*Written instruction A*.
The Phineas and Ferb quotes below are split into episode sections, each with a heading. List every episode title used as a section heading.
*Written instruction B*.
In the Phineas and Ferb quotes below, Dr. Doofenshmirtz pushes the CD tray back in and it comes out again. Using the quotes, explain why.

╭─ Selected text

Future Candace: Give it a rest, Amanda.

Phineas and Ferb's Musical Cliptastic Countdown [edit]

Phineas: Hey, where's Perry?
Ferb: He's doing a special appearance on a musical clip show.
Phineas: Hmm... Well, good for him!
Major Monogram: Avert your ears, Agent P! Avert your ears!
[Perry takes out a rocket launcher with a missile shaped like a finger and launches it at the Eject button of Doofenshmirtz's "Music Video Mind Control-inator", stopping the music]
Dr. Doofenshmirtz: No no no no! Get back in there! [pushes the CD tray back in, but it comes back out again] Wait, why is it— [cut to Perry, who is repeatedly hitting the eject button] Perry the Platypus!? I swear, out of all the aquatic mammals I hang with, you are truly the most uncooperative.

Bubble Boys [edit]

Isabella: Hey guys, whatcha doin'?
Baljeet: Making changes to my schedu—
Phineas: We're building a machine to make the biggest, most durable bubble ever!
Baljeet: Ugh! Right, nobody ever asks Baljeet what he is doing.

Isabella and the Temple of Sap [edit]

Isabella: So, did you guys decide what patch to get today? Cause I have a suggestion?
Adyson: Let me guess, the let's help Phineas and Ferb patch
Isabella: It's called thy help the neighbor patch, Adyson, don't make up patch names

Isabella: Hi, Phineas. Whatcha doin'?
Phineas: [in Isabella's fantasy] Well, to be perfectly honest, I don't know what I'm doing! I don't know what I've been doing, always getting so wrapped in these projects I don't care about— it's you I care about, Isabella! [turns into a centaur that Isabella rides away on] Can we be together forever and ever?
Isabella: Yeah, we can definitely do that!
Phineas: [back in reality] Great! While they're getting that, we can finish our designs on the transponder! See ya girls back at the field!
Isabella: Okay! [turns to Fireside Girls] Oh no! What did he say? What does he need? [sighs] I was in Phineasland again.

Cheer Up, Candace [edit]

Phineas: Candace has a great sense of humor. Remember the time she got her face caught in the sink?

(Isabella looks at the the audience with a strange look on her face)

Dr. Doofenshmirtz: You see, it occurred to me that what I should REALLY be doing is fighting fire with fire. And by "fire", I mean Perry the Platypus. And by "fire", I ALSO mean Perry the Platypus. (beat) It occurred to me while I was on fire.

Fireside Girl Jamboree [edit]

Candace: "Who puts a picture frame on a window?"

The Bully Code [edit]

Baljeet: [reading from a card] "Should a nerd save a bully's life, the bully is the nerd's slave for life." "Should" is misspelled.
Buford: Duh! It was written by bullies.

Finding Mary McGuffin [edit]

Candace: Detectives. Perfect. I know what you're gonna do today. Track down my little Mary McGuffin!

╰─
╭─ Given records

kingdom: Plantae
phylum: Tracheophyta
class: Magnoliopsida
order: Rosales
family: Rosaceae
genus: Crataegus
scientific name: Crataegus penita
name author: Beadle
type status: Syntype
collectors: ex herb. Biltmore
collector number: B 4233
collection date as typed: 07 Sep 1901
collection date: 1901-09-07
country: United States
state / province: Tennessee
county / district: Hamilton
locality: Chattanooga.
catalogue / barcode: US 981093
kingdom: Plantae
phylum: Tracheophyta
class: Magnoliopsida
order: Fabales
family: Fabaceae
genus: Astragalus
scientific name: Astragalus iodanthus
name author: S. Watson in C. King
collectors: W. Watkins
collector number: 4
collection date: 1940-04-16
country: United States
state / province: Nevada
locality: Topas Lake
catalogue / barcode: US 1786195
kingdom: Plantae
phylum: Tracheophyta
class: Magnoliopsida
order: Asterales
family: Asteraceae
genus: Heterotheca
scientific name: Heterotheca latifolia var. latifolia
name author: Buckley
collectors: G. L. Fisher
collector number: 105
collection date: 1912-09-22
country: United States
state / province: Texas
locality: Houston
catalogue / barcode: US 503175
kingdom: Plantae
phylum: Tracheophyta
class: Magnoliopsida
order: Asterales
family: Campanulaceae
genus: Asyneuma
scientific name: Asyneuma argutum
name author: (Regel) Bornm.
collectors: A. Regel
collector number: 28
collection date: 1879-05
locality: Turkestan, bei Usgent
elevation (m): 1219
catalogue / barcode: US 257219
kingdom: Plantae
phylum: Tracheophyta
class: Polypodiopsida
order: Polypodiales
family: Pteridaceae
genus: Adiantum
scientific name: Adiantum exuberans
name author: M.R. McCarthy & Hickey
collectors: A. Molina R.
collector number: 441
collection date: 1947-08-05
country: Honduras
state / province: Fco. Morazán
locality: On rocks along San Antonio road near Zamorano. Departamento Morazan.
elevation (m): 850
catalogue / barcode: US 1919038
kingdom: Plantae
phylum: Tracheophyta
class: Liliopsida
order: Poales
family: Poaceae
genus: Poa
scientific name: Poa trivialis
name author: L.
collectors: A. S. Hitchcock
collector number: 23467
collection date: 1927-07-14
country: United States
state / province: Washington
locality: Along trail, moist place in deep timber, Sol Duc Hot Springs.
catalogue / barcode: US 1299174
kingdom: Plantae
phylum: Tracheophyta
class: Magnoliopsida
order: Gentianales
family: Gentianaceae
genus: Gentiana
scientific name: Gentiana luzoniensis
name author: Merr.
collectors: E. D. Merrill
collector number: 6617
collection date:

╰─

*Complete output A*.
- Phineas and Ferb's Musical Cliptastic Countdown
- Bubble Boys
- Isabella and the Temple of Sap
- Cheer Up, Candace
- Fireside Girl Jamboree
- The Bully Code
- Finding Mary McGuffin

*Complete output B*.
Perry is repeatedly hitting the eject button on the "Music Video Mind Control-inator." He had already stopped the music by firing a finger-shaped missile at that button.